Dugin tem sempre uma língua dupla (às vezes tripla). Ao dizer rejeitar o liberalismo, ele finge ser contra o indiferentismo espiritual e o apego ao indivíduo, coisa que afetou dramaticamente o cristianismo e com isso seduz tradicionalistas. Mas, na verdade, ele só quer derrubar no ocidental toda desconfiança em relação ao Estado, fruto não do liberalismo, mas exatamente dos morticínios produzidos pelas ideologias que ele agora quer restaurar todas numa síntese mágica. Um novo projeto estatista totalitário agora com motivos supostamente sagrados.
Muitos sites e grupos conservadores poderiam ter caído na armadilha que caiu o 5º Elemento. Alguns só não caíram porque foram avisados a tempo, outros não cairão porque a rateada dos rapazes pegou muito mal. E outros ainda logo irão se revelar. Mas o fato é que um certo constrangimento atingiu o seio desse duguinismo já envergonhado da direita e isso os tornará mais sutis e menos descarados. O primeiro sintoma do duguinismo disfarçado ou, no mínimo, da indiferença suspeita, é o foco exacerbado nas imoralidades da decadência ocidental, nas conspirações financeiras e nas sociedades secretas e seu poder nos governos ocidentais. Tudo muito bem disfarçado através da omissão das mesmas ligações e tramas envolvendo Rússia, China e paisecos do Brics.
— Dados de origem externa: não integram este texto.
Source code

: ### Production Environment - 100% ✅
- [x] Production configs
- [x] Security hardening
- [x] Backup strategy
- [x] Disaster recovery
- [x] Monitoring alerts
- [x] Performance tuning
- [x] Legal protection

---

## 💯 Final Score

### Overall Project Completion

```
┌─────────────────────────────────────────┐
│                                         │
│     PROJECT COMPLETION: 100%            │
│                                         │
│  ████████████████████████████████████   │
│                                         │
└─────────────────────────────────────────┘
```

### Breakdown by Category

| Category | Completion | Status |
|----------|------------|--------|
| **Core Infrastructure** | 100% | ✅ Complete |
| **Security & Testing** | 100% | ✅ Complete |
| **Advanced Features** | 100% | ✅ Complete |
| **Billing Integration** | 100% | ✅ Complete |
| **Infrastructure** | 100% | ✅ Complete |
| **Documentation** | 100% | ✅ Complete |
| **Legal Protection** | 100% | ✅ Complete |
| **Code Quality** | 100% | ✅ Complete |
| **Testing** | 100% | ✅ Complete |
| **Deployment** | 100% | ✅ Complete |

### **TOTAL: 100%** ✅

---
Quem criou o BRICS foi o financista e bilionário Goldman Sachs, para depois ser mobilizado por Putin. Uma combinação incompreensível para quem acha que a Rússia é resistência ao globalismo ocidental.
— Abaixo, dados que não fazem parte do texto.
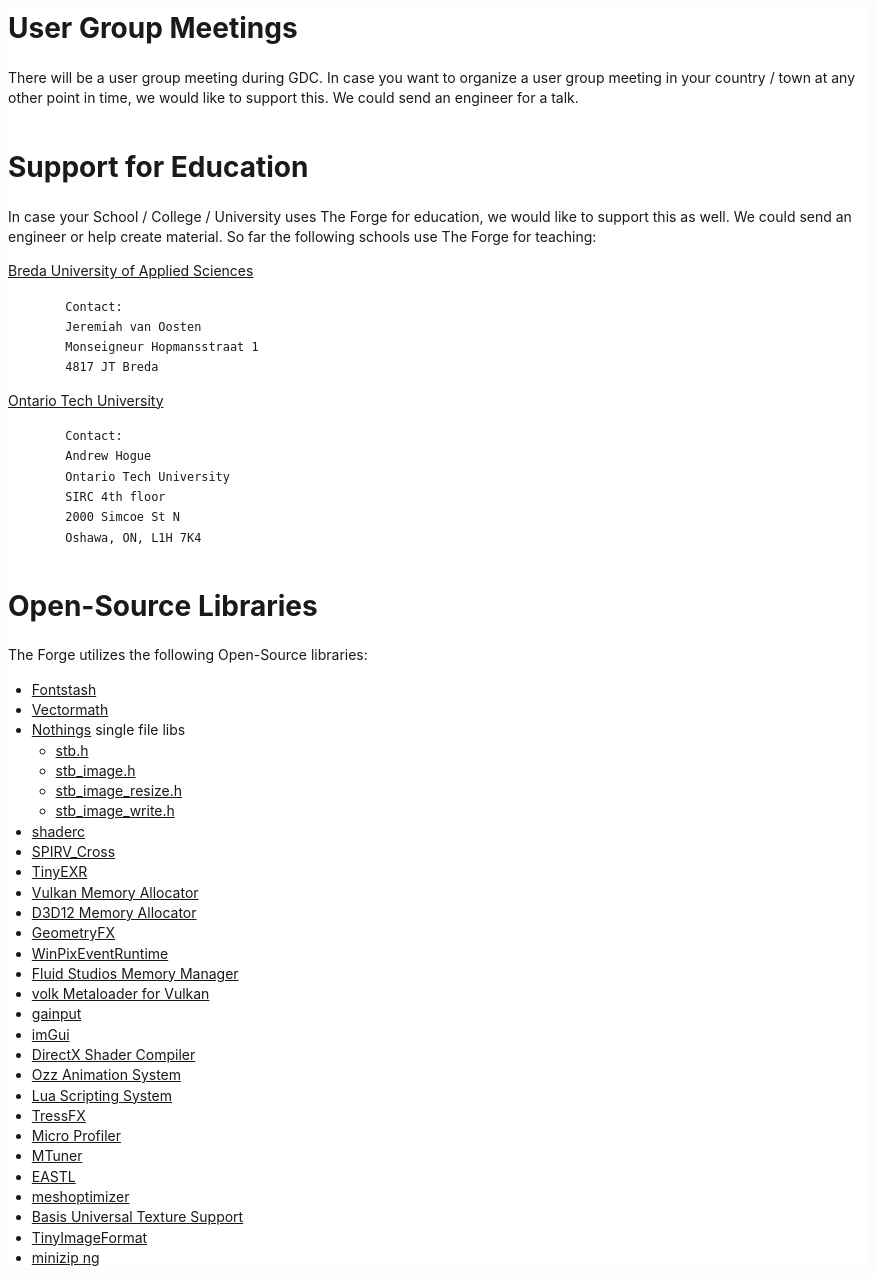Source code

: # User Group Meetings 
There will be a user group meeting during GDC. In case you want to organize a user group meeting in your country / town at any other point in time, we would like to support this. We could send an engineer for a talk.

# Support for Education 
In case your School / College / University uses The Forge for education, we would like to support this as well. We could send an engineer or help create material. So far the following schools use The Forge for teaching:

[Breda University of Applied Sciences](https://www.buas.nl) 
```
        Contact:
        Jeremiah van Oosten 
        Monseigneur Hopmansstraat 1
        4817 JT Breda
 ```
[Ontario Tech University](https://uoit.ca/) 
```
        Contact:
        Andrew Hogue
        Ontario Tech University
        SIRC 4th floor
        2000 Simcoe St N
        Oshawa, ON, L1H 7K4
 ```


# Open-Source Libraries
The Forge utilizes the following Open-Source libraries:
* [Fontstash](https://github.com/memononen/fontstash)
* [Vectormath](https://github.com/glampert/vectormath)
* [Nothings](https://github.com/nothings/stb) single file libs 
  * [stb.h](https://github.com/nothings/stb/blob/master/stb.h)
  * [stb_image.h](https://github.com/nothings/stb/blob/master/stb_image.h)
  * [stb_image_resize.h](https://github.com/nothings/stb/blob/master/stb_image_resize.h)
  * [stb_image_write.h](https://github.com/nothings/stb/blob/master/stb_image_write.h)
* [shaderc](https://github.com/google/shaderc)
* [SPIRV_Cross](https://github.com/KhronosGroup/SPIRV-Cross)
* [TinyEXR](https://github.com/syoyo/tinyexr)
* [Vulkan Memory Allocator](https://github.com/GPUOpen-LibrariesAndSDKs/VulkanMemoryAllocator)
* [D3D12 Memory Allocator](https://github.com/GPUOpen-LibrariesAndSDKs/D3D12MemoryAllocator)
* [GeometryFX](https://gpuopen.com/gaming-product/geometryfx/)
* [WinPixEventRuntime](https://blogs.msdn.microsoft.com/pix/winpixeventruntime/)
* [Fluid Studios Memory Manager](http://www.paulnettle.com/)
* [volk Metaloader for Vulkan](https://github.com/zeux/volk)
* [gainput](https://github.com/jkuhlmann/gainput)
* [imGui](https://github.com/ocornut/imgui)
* [DirectX Shader Compiler](https://github.com/Microsoft/DirectXShaderCompiler)
* [Ozz Animation System](https://github.com/guillaumeblanc/ozz-animation)
* [Lua Scripting System](https://www.lua.org/)
* [TressFX](https://github.com/GPUOpen-Effects/TressFX)
* [Micro Profiler](https://github.com/zeux/microprofile)
* [MTuner](https://github.com/milostosic/MTuner) 
* [EASTL](https://github.com/electronicarts/EASTL/)
* [meshoptimizer](https://github.com/zeux/meshoptimizer)
* [Basis Universal Texture Support](https://github.com/binomialLLC/basis_universal)
* [TinyImageFormat](https://github.com/DeanoC/tiny_imageformat)
* [minizip ng](https://github.com/zlib-ng/minizip-ng)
Na "tradição" defendida por Dugin, a Serpente representa o conhecimento e Deus, a ignorância do obscurantismo. Apenas um lado dessa corrente se desenvolveu para o que hoje chamamos de materialismo, individualismo e modernismo, o que é facilmente identificável como algo ruim por cristãos. Mas há um outro lado bem definido, que evoluiu para um "tradicionalismo" com o qual muitos conservadores flertam sem medo e por um certo anseio por conhecimentos aprofundados. O prof. Olavo alertou mais de uma vez sobre isso. Juntem os pontos.
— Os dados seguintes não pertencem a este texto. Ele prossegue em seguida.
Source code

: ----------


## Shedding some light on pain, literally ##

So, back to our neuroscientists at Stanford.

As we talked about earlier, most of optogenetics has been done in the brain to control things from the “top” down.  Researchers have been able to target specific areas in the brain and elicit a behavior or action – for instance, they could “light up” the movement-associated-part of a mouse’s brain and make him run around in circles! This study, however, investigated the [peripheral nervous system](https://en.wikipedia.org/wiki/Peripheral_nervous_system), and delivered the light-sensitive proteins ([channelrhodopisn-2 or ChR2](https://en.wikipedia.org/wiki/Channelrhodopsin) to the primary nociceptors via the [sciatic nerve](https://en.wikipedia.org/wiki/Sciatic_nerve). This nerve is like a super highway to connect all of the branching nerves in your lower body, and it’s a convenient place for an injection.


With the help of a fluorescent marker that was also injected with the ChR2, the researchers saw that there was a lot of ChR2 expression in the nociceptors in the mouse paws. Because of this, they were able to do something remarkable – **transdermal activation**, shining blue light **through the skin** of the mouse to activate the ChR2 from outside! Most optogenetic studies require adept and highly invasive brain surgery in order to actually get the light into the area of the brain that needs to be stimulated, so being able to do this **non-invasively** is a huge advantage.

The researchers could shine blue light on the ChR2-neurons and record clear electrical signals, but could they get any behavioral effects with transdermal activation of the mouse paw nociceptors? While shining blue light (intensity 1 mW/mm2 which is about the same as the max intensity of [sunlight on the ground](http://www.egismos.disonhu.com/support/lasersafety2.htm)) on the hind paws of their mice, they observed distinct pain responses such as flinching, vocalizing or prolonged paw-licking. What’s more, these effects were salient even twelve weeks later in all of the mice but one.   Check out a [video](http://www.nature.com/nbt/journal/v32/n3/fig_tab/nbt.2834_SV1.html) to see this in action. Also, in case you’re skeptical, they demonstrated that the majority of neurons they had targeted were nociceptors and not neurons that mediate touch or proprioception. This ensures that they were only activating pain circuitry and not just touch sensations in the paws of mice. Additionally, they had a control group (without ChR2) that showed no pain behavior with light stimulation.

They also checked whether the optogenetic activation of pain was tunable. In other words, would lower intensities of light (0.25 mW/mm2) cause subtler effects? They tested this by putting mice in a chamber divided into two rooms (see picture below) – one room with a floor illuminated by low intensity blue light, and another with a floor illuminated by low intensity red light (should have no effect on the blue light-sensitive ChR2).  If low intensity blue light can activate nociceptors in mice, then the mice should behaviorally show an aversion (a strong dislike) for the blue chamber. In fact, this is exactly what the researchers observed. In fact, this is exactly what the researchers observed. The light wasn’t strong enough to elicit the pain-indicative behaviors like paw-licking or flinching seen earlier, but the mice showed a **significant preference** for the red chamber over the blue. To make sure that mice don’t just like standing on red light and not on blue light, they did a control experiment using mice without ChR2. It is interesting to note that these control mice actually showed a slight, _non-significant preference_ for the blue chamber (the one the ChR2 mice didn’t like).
Quem cai no duguinismo, em geral, é quem estuda e fica impressionado com suas descobertas. No Brasil, quem estuda um pouco vira logo um sabichão, enquanto quem não estuda até preserva algum senso de detecção de picaretas como o Dugin. Então, pra não virar o especialista burro é preciso estudar muito mais para chegar no nível de quem não estudou nada e percebe o trombadinha no sinal. É o paradoxo brasileiro.
"Deixa q vou usar o dugin contra o globalismo e depois jogo ele fora", diz o conservador expert. É a velha história do "vou dar com q cara na mão dele".
O liberalismo criticado pelo dugin não é aquele do indiferentismo e da liberdade de pensamento, pois deste ele está se beneficiando bastante (e este sim poderíamos rejeitar em nome da verdade conhecida). O negócio dele é só minar as defesas ocidentais contra a concentração totalitária do poder estatal que ele promete.
Antes e depois da revolução russa, os ocultistas ocuparam o teatro russo como esconderijo para o desenvolvimento e estudo da mágica ritual, seja como diafarce contra a vigilancia czarista ou o materialismo oficial bolchevique. Esteve na origem do Círculo Yuzhinski, formador de Dugin, e na escola do serviço secreto, até chegar à profunda influência na política externa russa atual por meio de Putin. Foi graças ao teatro russo que as seitas maçônicas e esotéricas mantiveram seu poder e sem isso não é possível entender as palavras de Dugin.